* [WHAT THE TASK ASKS]
Copy each line of the entries that contains the word "التصوير".

* [SUPPLIED DATA]
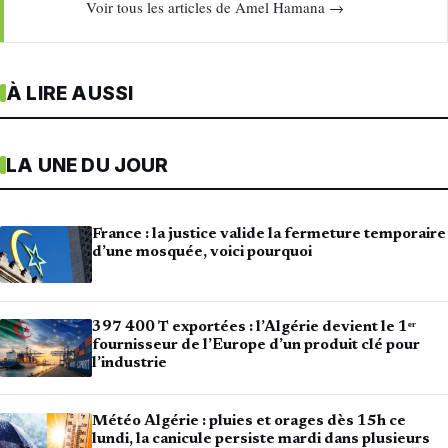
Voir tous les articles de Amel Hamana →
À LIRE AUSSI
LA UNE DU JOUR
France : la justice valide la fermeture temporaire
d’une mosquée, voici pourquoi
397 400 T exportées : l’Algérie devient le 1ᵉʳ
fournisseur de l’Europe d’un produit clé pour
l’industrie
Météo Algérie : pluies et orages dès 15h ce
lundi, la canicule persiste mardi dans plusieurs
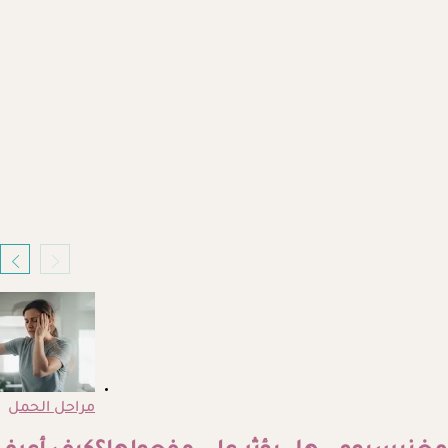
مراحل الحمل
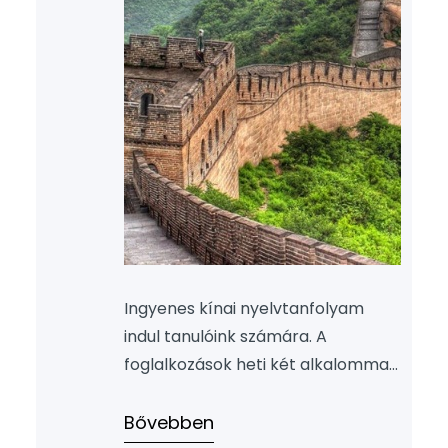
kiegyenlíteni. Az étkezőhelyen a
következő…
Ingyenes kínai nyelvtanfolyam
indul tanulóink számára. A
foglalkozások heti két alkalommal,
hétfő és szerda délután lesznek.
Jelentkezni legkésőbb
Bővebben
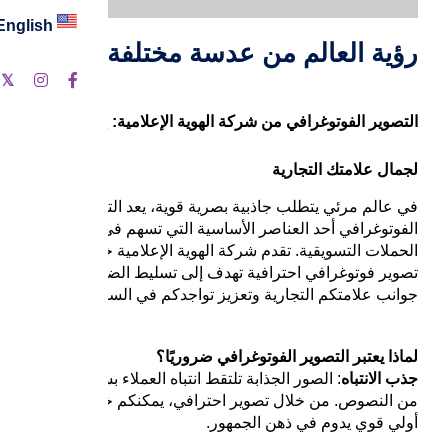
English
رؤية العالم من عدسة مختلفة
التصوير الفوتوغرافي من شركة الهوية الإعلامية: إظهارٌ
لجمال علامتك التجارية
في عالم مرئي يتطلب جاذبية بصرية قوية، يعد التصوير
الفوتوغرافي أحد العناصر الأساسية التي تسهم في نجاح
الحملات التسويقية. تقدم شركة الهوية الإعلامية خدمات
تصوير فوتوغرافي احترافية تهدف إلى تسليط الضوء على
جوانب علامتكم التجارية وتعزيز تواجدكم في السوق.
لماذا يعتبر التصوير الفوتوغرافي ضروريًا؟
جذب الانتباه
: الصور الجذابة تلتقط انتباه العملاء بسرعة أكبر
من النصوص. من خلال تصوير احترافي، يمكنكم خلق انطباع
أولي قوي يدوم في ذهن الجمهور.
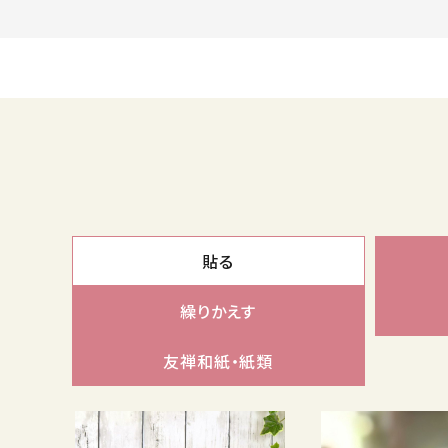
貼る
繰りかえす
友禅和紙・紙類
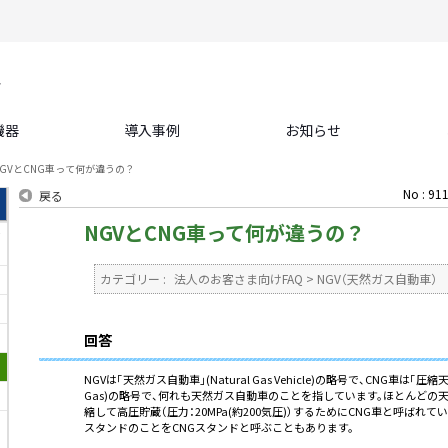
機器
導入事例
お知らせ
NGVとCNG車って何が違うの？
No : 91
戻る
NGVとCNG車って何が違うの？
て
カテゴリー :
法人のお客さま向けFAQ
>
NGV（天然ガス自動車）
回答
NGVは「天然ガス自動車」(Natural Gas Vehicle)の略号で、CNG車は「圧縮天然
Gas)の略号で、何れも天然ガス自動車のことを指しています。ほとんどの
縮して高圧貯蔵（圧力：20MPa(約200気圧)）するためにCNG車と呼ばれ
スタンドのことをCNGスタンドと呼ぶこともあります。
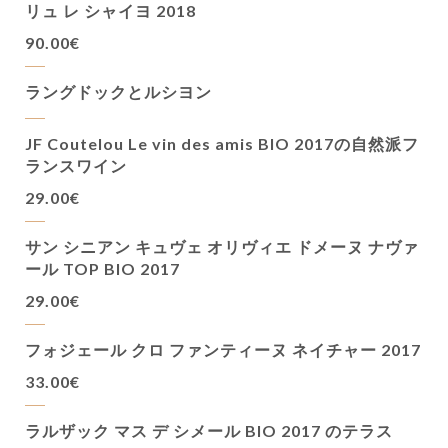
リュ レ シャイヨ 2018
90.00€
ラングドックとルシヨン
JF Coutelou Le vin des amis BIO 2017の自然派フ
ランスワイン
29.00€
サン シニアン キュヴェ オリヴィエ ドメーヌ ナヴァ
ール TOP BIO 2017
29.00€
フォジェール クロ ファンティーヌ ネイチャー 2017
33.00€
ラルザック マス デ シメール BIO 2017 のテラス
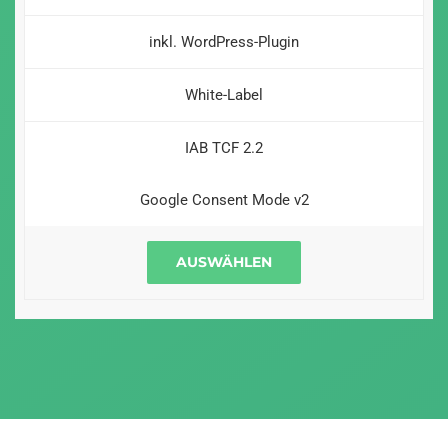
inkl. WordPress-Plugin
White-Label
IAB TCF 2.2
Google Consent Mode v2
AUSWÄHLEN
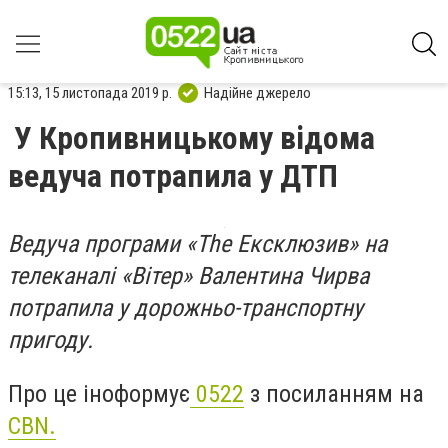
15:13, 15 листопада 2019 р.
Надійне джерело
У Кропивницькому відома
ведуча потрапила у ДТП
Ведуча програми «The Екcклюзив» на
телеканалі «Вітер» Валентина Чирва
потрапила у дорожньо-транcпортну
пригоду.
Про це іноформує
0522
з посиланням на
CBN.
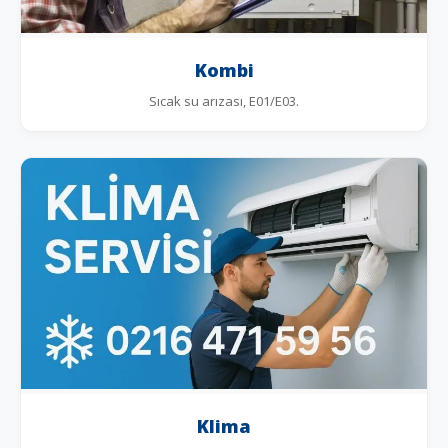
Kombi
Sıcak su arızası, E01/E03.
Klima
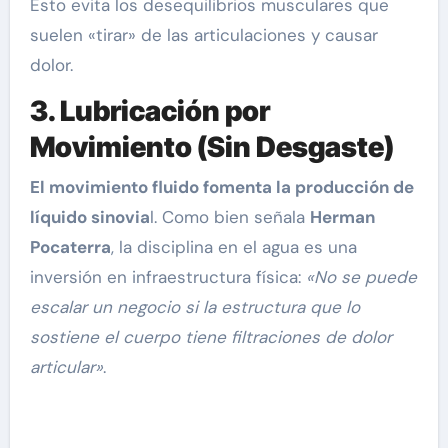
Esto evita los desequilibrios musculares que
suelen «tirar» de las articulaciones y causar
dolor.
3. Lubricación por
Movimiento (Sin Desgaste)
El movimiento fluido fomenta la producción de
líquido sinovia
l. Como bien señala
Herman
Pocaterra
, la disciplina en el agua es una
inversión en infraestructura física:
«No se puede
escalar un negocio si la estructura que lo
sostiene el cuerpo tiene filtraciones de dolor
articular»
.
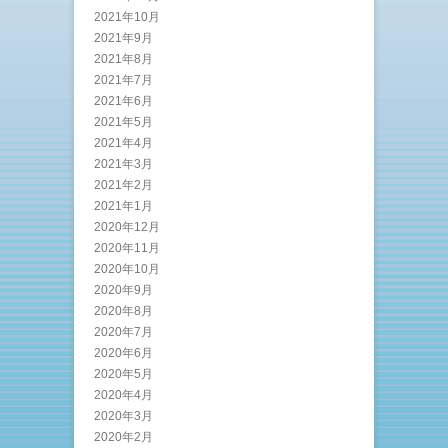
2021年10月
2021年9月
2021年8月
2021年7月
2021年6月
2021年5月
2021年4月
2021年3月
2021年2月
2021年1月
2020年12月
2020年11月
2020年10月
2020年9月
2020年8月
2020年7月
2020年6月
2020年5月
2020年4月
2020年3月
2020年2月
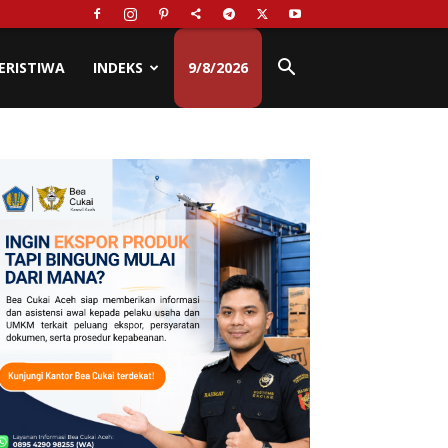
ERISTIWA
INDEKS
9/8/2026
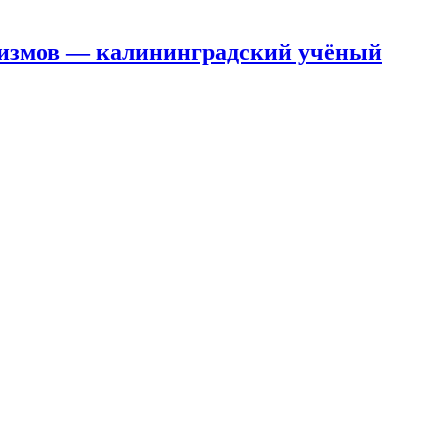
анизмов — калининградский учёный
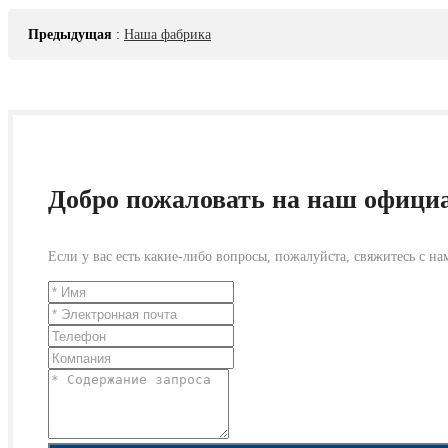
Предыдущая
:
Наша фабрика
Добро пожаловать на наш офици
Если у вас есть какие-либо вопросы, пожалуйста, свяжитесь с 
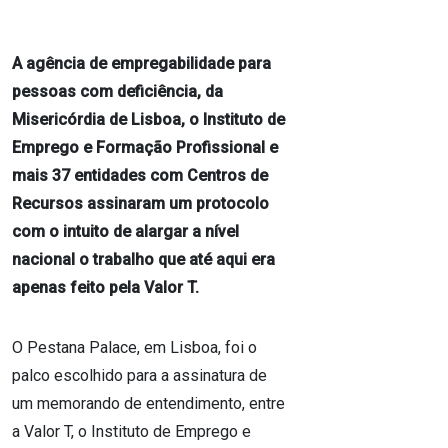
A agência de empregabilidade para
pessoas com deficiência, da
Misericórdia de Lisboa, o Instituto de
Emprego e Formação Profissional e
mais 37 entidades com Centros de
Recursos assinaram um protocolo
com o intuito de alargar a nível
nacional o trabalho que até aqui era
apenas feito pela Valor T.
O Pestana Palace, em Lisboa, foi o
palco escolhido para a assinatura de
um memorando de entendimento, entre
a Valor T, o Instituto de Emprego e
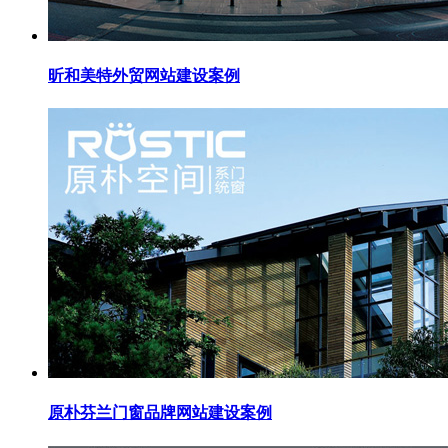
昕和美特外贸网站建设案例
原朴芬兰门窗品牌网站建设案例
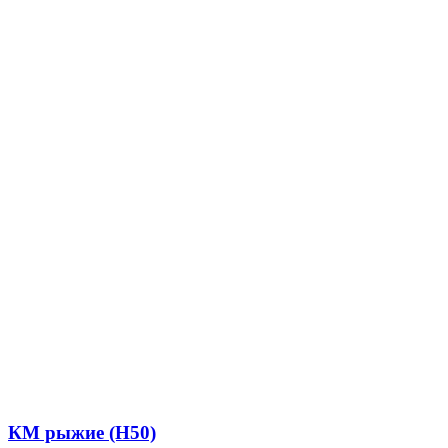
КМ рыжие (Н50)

* [ANSWER TO THIS PROBLEM]
التصوير الفوتوغرافي من شركة الهوية الإعلامية: إظهارٌ
في عالم مرئي يتطلب جاذبية بصرية قوية، يعد التصوير
لماذا يعتبر التصوير الفوتوغرافي ضروريًا؟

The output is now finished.